Il tempo è poco in realtà, perché entro il 21 dicembre bisognerà opporsi alla richiesta della Global Med e entro il 5 gennaio a quella della Schlumberger italiana, ma i sindaci dei paesi coinvolti nel rischio trivelle, una trentina in totale, vogliono tentare il tutto per tutto. Per questo leccesi, brindisini e tarantini hanno fatto fronte comune, come dimostra la presenza dei vicepresidenti delle Province di Brindisi e Taranto (Francesco Locorotondo e Gianni Azzaro) al vertice convocato dal collega leccese Antonio Gabellone. Perché le richieste inoltrate al ministero dell’Ambiente riguardano anche i vicini di provincia, 24 comuni pugliesi nel caso della Schlumberger Italiana e 19 in quello della Global Med.

La prima ha chiesto di investigare sulla possibile presenza di idrocarburi in un’area che si estende su 4.030 km quadrati ed è ubicata nella Zona Marina “F” ovvero nel Golfo di Taranto, la seconda invece in due zone a largo di Leuca, estese rispettivamente 749 e 744 km quadrati. In entrambi i casi – come si evince dai progetti presentati a Roma – si prevede di “acquisire linee sismiche 2D mediante tecnologia air-gun ed un eventuale rilievo geofisico 3D”. Ma proprio questa eventualità – ritenuta dannosa dagli esperti dell’Università –  non piace agli amministratori locali. “Per scongiurarla dobbiamo attivare sinergie indipendentemente dai colori politici delle amministrazioni – ha detto Gabellone – per fare arrivare una voce unitaria nelle sedi che contano“. Ovvero al Governo, che con il decreto Sblocca Italia ha impresso una notevole accelerata alla ricerca degli idrocarburi, evidenziandone la strategicità nella politica di diversificazione delle fonti energetiche.  Per dialogare con Roma, però, è necessario un sostegno forte da Bari, da quella Regione Puglia che non ha esitato a capeggiare le truppe dei dissidenti quando il rischio trivelle incombeva sull’alto Adriatico.

Adesso invece tocca al Salento, alla “macroregione marina che l’Europa considera il motore del Mediterraneo e su cui ha investito milioni di euro per progetti di ricerca“, ha spiegato Simonetta Fraschetti, professore presso il dipartimento di Scienze e tecnologie biologiche dell’UniSalento. “Qui esiste un sistema ecologico unico, Sic, coralligeni tra i più importanti d’Italia, è una zona importantissima per le tartarughe – ha chiarito la studiosa – si tratta di una serie di habitat vulnerabili che verrebbero inevitabilmente danneggiati dal tipo di ricerche che si vogliono fare“.

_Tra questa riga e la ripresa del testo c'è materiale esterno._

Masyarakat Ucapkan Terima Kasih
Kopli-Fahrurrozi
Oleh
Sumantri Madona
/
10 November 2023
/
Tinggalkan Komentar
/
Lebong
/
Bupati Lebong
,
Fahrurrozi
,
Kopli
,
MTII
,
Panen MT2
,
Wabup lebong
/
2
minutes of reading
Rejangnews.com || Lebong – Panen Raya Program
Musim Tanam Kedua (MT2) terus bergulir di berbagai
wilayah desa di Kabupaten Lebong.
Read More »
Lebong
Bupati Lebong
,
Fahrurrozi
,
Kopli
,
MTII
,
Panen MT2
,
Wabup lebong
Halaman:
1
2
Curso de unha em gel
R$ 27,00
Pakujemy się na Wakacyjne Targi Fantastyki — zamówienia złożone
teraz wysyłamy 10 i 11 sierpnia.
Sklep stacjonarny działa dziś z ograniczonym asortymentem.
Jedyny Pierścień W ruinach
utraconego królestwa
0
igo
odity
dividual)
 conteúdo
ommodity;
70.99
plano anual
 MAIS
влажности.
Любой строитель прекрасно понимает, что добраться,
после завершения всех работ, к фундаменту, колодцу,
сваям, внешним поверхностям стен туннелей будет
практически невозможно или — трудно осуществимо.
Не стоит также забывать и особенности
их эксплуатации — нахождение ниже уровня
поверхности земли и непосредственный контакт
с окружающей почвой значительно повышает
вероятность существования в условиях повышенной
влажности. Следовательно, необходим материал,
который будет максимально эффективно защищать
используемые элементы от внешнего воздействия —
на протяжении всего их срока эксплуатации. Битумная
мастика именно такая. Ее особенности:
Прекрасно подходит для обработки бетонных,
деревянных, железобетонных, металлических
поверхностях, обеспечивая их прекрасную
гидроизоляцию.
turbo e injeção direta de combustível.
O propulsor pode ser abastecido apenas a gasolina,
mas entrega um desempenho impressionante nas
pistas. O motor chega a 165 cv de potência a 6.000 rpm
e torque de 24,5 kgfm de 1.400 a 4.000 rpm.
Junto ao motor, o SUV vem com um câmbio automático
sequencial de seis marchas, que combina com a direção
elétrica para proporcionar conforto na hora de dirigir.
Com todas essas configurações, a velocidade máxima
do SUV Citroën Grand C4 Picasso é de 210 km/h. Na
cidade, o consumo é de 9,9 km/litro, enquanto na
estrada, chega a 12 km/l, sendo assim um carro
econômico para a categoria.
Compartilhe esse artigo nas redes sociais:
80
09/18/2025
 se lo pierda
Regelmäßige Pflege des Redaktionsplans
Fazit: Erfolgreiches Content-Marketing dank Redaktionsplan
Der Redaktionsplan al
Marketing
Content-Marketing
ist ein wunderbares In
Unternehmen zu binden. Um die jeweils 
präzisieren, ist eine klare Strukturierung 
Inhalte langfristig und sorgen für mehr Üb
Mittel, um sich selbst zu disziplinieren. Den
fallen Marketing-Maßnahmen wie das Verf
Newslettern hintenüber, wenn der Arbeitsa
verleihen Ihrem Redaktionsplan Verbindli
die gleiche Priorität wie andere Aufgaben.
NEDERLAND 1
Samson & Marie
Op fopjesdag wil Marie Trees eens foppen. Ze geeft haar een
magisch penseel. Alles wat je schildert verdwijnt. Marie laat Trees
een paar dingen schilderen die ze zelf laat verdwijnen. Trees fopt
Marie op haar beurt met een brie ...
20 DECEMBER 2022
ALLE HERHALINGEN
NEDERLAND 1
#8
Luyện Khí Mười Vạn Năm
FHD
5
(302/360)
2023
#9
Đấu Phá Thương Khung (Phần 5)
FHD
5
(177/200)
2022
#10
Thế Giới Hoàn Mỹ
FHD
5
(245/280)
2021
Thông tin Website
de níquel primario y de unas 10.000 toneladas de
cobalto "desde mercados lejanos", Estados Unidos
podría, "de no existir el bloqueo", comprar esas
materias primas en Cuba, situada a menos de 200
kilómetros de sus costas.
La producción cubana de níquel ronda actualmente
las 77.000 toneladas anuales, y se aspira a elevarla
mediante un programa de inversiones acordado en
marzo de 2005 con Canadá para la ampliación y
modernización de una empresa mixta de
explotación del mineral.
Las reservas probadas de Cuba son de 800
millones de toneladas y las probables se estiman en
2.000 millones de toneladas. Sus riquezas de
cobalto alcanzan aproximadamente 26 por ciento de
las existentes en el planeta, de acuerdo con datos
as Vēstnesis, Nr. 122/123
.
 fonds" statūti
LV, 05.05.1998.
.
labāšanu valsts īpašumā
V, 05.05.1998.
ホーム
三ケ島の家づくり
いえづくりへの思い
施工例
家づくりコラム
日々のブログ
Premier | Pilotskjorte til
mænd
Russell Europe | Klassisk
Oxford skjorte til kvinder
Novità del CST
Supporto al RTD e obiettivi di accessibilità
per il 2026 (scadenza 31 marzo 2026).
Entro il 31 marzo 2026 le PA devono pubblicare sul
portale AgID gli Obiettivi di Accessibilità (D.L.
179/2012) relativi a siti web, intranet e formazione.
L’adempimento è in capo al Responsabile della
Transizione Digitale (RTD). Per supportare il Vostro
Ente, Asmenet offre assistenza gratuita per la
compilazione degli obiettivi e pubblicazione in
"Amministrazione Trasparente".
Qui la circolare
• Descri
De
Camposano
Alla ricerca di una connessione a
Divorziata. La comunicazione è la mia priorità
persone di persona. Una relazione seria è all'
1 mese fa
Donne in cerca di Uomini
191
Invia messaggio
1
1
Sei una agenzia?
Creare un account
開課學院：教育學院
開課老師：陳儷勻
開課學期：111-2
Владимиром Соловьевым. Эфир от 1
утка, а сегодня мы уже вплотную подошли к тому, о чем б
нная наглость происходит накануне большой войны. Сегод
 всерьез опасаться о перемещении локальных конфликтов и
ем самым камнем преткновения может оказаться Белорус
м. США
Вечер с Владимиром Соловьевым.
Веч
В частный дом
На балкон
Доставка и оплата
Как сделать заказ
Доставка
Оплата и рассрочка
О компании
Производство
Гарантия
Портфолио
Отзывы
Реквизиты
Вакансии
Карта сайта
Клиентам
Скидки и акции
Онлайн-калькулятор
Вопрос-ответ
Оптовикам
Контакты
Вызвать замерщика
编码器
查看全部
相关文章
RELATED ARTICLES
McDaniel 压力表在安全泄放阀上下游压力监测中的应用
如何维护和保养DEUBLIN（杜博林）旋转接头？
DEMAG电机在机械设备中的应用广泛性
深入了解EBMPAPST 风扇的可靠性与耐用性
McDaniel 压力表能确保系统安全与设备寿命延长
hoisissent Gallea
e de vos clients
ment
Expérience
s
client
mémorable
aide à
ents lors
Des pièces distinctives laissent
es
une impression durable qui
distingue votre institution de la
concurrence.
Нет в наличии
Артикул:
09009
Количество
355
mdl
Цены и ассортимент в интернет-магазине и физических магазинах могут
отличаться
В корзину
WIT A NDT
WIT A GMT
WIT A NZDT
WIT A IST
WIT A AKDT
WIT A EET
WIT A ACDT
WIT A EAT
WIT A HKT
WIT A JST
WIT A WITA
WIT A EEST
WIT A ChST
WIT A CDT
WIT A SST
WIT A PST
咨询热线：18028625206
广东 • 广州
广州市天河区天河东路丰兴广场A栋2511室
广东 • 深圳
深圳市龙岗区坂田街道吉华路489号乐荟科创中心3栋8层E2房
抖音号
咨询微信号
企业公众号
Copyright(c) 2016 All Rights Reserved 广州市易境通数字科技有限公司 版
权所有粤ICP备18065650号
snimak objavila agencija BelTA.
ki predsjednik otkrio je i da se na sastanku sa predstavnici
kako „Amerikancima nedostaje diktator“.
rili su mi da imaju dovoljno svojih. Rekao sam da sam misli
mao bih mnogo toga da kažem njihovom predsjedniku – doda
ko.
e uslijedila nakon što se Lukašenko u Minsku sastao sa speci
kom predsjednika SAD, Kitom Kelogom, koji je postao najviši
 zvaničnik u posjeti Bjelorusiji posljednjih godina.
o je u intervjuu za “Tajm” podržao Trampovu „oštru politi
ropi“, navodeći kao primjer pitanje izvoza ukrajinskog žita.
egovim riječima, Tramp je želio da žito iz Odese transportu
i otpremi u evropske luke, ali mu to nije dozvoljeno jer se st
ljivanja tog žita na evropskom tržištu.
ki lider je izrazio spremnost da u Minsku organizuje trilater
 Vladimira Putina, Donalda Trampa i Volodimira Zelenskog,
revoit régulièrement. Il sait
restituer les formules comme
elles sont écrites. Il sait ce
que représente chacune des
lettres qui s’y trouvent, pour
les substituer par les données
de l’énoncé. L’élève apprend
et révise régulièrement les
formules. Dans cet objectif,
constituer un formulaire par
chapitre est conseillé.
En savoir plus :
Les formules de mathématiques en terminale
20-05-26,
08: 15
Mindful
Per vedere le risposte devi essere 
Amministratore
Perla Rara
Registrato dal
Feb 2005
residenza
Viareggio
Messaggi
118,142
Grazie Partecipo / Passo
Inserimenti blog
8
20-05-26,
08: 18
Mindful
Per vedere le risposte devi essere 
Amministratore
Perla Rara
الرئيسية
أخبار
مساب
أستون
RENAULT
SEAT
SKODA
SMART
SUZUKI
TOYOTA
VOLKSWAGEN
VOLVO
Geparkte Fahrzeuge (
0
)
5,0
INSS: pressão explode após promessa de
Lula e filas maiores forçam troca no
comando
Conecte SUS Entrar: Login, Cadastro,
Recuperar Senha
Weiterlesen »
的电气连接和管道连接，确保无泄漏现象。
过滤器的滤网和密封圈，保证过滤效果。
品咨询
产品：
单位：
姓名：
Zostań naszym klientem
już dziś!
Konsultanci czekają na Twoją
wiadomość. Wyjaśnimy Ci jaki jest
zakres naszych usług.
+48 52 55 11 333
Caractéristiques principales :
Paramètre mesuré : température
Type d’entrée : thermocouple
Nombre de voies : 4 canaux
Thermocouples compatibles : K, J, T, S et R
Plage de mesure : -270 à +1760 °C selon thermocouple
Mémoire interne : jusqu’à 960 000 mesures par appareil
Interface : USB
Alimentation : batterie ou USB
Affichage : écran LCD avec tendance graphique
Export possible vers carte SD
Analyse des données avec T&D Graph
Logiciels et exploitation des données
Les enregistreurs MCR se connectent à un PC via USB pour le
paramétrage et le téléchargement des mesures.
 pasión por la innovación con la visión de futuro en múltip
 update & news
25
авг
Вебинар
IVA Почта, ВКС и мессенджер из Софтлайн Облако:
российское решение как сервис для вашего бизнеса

Per sostenere la sua tesi, la Fraschetti ha citato l’esempio delle indagini tramite air gun effettuate nell’Oceano Atlantico, “dove è stata riscontrata una morìa del pescato, a partire dalle forme giovanili, pari al 50%”. E se quelli sono stati i risultati in un mare aperto, gli amministratori salentini temono quello che potrebbe accadere nel tratto di Ionio chiuso tra Calabria, Basilicata e Puglia, considerato che l’ampiezza delle aree interessate dalle prospezioni renderebbe necessario “sparare” onde sonore per un periodo prolungato – che potrebbe raggiungere anche i due mesi – con una potenza di 250 decibel, ad una frequenza di 10 secondi e per 24 ore al giorno. “Questo tipo di indagine preliminare ha effetti devastanti – ha concluso la Fraschetti – c’è da essere seriamente preoccupati”.